Toutes ces discussions, alors que finalement la vrai point important était que je suis restée assise pendant 4 heures en face d'un autre bloggeur sans en avoir aucune idée. Et l'apprendre deux jours plus tard par des voies annexes. Qui a dit opportunité ratée ?
#44 - Racines scientifiques
Et là, ça m'a frappé. Comme pour toute carrière bien sûr, le métier de scientifique se construit au fur et à mesure des expériences et des lieux. Petit retour sur mes racines.
- INRA Versailles
- INRA Jouy-en-Josas
- UBC Botanical Garden and Centre for Plant Research, Vancouver
- ENS Paris
- INRA Versailles
- University of Queensland Brisbane
- University of Tasmania Hobart
- University of Edinburgh
samedi 26 septembre 2009
#43 - Avion, rédaction, réunion
Je suis loin du labo pour 3 semaines. Donc forcément, les manips tournent au ralenti. Ce n'est pas le cas du cerveau, cependant. J'ai pour mission de rédiger deux papiers sur deux sujets complètement différents, youpi !

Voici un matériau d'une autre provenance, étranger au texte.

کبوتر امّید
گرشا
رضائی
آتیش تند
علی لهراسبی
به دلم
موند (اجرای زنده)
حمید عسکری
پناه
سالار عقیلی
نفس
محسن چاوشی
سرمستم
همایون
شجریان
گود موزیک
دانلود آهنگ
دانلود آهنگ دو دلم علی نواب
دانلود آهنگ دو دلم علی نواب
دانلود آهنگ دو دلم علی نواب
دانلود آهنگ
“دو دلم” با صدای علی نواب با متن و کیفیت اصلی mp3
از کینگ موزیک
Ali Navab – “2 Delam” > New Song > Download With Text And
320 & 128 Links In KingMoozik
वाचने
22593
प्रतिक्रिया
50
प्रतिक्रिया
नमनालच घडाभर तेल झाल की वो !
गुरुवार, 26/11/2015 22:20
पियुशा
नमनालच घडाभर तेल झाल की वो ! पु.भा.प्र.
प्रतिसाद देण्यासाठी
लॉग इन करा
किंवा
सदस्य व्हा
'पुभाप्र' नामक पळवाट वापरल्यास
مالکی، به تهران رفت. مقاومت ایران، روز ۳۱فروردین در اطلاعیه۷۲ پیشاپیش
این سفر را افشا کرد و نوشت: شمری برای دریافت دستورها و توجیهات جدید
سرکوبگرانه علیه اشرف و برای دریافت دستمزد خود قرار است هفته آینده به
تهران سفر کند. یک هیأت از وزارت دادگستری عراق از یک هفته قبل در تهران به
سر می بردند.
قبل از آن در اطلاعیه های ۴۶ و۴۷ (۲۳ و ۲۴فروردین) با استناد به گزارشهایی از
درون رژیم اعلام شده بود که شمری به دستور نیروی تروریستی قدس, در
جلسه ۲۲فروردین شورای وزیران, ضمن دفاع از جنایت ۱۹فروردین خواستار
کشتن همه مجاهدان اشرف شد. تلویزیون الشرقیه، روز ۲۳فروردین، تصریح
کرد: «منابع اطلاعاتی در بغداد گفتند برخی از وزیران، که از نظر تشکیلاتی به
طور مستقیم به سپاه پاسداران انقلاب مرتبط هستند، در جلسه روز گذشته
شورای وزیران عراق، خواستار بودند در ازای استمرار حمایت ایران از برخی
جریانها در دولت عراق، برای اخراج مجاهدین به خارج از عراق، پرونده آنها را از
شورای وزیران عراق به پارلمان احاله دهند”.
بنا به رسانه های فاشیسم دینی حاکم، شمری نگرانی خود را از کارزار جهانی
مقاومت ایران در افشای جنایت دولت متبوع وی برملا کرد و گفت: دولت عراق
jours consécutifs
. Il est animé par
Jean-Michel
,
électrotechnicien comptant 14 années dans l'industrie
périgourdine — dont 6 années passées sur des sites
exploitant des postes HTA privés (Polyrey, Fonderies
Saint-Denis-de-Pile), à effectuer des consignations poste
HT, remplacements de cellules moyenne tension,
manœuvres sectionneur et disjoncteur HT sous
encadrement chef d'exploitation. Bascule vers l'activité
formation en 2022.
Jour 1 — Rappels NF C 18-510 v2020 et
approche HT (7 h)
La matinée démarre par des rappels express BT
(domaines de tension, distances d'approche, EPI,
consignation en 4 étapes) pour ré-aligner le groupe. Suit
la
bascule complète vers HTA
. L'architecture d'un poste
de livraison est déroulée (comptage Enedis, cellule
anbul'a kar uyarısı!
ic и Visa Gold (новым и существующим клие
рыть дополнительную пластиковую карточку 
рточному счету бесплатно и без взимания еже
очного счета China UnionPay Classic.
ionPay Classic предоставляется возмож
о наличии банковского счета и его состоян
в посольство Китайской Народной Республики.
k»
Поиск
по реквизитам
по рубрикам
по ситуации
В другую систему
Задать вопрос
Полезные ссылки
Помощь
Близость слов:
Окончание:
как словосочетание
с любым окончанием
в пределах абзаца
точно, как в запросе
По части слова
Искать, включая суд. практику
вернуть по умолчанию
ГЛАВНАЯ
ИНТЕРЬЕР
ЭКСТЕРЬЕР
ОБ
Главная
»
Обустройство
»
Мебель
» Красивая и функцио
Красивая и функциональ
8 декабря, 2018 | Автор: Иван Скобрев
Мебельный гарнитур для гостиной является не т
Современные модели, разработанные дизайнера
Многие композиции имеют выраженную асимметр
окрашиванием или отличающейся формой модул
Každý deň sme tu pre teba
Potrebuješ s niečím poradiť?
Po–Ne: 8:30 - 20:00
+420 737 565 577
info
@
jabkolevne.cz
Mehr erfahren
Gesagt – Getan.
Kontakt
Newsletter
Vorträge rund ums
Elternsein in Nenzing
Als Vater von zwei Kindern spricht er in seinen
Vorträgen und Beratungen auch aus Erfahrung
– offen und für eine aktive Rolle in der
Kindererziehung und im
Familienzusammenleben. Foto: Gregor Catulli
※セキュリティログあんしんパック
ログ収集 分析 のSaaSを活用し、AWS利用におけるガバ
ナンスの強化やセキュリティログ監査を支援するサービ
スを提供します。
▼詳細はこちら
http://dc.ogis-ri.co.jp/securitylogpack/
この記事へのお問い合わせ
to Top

J'en parlerai donc probablement au cours des prochains mois. Pour le moment, je peux développer un peu plus le sujet 'article' de ce blog, suite à une semaine assez mouvementée qui m'a vue m'arracher les cheveux en réponse à un rapporteur. Un petit article de rien du tout, mais pluridisciplinaire. Or, pour avoir des critiques pertinentes de la part d'un seul rapporteur (pour les néophytes, le rapporteur, ou 'reviewer' dans la langue de Shakespeare, c'est le pénible qui lit votre article et envoie toutes les critiques, souvent en disant que l'article est tellement mauvais qu'il ne peut pas être publié tel quel), pour avoir des critiques pertinentes de la part d'un seul rapporteur (y en a qu'un, de rapporteur, sur un article aussi petit) sur un article pluridisciplinaire, il vaut mieux avoir un rapporteur pluridisciplinaire. Et là, je vais vous dire tout de suite, c'était loin d'être le cas. Au moins, la moitié de l'article n'a pas reçu de critiques, puisque cela ne correspondait pas à la compétence du rapporteur. Mais pour le reste, qu'est-ce que j'ai dû me justifier !!!
Voici donc deux-trois règles que je vais me fixer pour la première fois que je serai rapporteuse :
- Éviter de commencer une phrase par "je ne suis pas d'accord", si c'est juste pour critiquer, sans demander d'explications complémentaires.
- Revoir un minimum sa bibliographie avant de faire une critique sur la typographie des gènes (GENE, mutant, PROTEINE ; c'est normal que ça ne soit pas écrit partout pareil)
- Éviter les points d'exclamations, c'est un peu vexant
- Etre un peu ouverte sur ce que propose l'article, ne pas foncer tête baissée sur une remarque, sous prétexte qu'on a une expérience difficile avec des chercheurs d'autres disciplines.
mardi 8 septembre 2009
#42 - Rédaction
C'est ça aussi le travail de chercheur. Je râle beaucoup quand je suis dos au mur, à devoir rester devant mon ordinateur pour rédiger. Mais j'aime le travail accompli une fois le papier fini et envoyé. Un petit moment de calme et de soulagement du travail accompli. Avant que ça recommence.